Comme lors de la tumultueuse transition conduite par Michel Djotodia et le Premier ministre Nicolas Tiangaye, le problème centrafricain ne se limite pas seulement à l’aide que ses partenaires européens ou africains doivent lui apporter ou à une quelconque ingérence de ces derniers. Le problème se situe dans l’organisation même de la transition, de telle sorte que les dirigeants choisis mutualisent leurs efforts au lieu de se neutraliser insidieusement. Ceci pose la sempiternelle question du choix des hommes. « Il ne faut pas que la présidente de transition tombe dans le clientélisme, ce sera une erreur grave », faisait remarquer aux Dépêches de Brazzaville une source contactée ce 20 janvier sur place à Bangui. Des inquiétudes justifiées quand on sait que dans la situation actuelle de la Centrafrique où tout est prioritaire et où la paupérisation a gagné du terrain, les appétits peuvent être inextinguibles à la fois parmi la population démunie qui attend le minimum mais aussi parmi les dirigeants pour qui, gagner un poste ministériel peut être synonyme de bénéfice personnel. Des griefs de ce type avaient été portés contre l’équipe sortante par les chefs d’État de la Ceeac, qui dénonçaient la multiplication de missions à l’extérieur par des ministres qui ne semblaient en rien se soucier de la situation du pays.
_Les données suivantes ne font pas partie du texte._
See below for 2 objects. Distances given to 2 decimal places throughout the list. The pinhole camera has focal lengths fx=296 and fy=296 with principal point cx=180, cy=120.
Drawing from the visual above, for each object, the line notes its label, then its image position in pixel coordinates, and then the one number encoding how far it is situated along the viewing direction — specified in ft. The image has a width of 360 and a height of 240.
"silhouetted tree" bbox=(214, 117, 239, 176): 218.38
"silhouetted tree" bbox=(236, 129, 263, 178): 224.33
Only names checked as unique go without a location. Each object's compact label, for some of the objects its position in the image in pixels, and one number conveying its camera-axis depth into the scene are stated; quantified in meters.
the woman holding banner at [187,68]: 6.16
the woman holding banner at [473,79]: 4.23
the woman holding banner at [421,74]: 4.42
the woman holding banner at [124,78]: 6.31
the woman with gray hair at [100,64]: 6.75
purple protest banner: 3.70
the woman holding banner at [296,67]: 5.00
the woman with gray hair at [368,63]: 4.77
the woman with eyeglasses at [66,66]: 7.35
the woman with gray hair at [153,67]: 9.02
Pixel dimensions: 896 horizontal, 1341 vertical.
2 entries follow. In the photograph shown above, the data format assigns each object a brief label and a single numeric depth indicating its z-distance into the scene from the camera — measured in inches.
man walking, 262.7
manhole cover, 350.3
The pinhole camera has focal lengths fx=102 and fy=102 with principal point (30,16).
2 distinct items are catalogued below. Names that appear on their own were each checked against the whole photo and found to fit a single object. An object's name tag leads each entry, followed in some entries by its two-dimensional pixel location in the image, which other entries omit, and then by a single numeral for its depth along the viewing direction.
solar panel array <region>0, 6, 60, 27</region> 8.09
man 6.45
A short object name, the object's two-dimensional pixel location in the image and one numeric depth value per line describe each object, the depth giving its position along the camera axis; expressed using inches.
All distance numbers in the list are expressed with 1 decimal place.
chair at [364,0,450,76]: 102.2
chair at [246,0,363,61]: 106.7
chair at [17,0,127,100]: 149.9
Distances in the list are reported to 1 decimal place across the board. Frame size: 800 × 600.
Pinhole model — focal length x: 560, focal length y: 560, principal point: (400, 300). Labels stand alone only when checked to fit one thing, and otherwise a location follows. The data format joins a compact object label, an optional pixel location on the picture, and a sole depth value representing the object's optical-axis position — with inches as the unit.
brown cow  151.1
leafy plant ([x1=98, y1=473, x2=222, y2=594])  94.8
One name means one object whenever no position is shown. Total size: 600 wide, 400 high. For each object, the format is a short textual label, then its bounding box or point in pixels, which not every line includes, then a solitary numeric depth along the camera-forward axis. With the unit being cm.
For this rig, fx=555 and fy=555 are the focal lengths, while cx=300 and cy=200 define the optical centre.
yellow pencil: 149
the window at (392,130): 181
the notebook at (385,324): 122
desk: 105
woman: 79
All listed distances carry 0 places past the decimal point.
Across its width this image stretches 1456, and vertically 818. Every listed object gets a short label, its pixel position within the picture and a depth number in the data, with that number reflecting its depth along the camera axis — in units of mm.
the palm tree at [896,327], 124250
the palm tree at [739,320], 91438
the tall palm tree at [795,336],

Catherine Samba-Panza est donc une femme avertie qui pourrait capitaliser sur sa connaissance de la gent politique centrafricaine, et aussi sur sa courte mais sans doute édifiante présence pendant sept mois à la tête de la mairie de la capitale de son pays. C’est lorsqu’elle aura mieux choisi les hommes et les femmes qui l’entoureront qu’elle recevra ce qu’elle demandera à ses partenaires : une assistance plus accrue aux familles massées dans des camps de déplacés, et qui sont appelées à terme à regagner leurs domiciles ; une mobilisation plus effective de l’aide financière afin d’aider le pays à se restructurer, et un accompagnement soutenu pour sortir du régime d’exception par l’organisation apaisée des élections législatives et présidentielles dans un délai raisonnable.

Première femme centrafricaine à exercer à la tête de son pays, Catherine Samba-Panza, qui bénéficie du soutien de ses compatriotes ainsi que l’ont prouvé les suffrages exprimés en sa faveur ce 20 janvier, fera la fierté de la femme d’Afrique centrale si elle parvenait à accomplir sa mission avec succès. Il faut rappeler que la sous-région a connu une expérience proche lorsque Rose Francine Rogombé, présidente du Sénat gabonais, fut propulsée au sommet de l’État, de juin à octobre 2009, après le décès du président Omar Bongo-Ondimba. Cela ne s’était pas mal passé.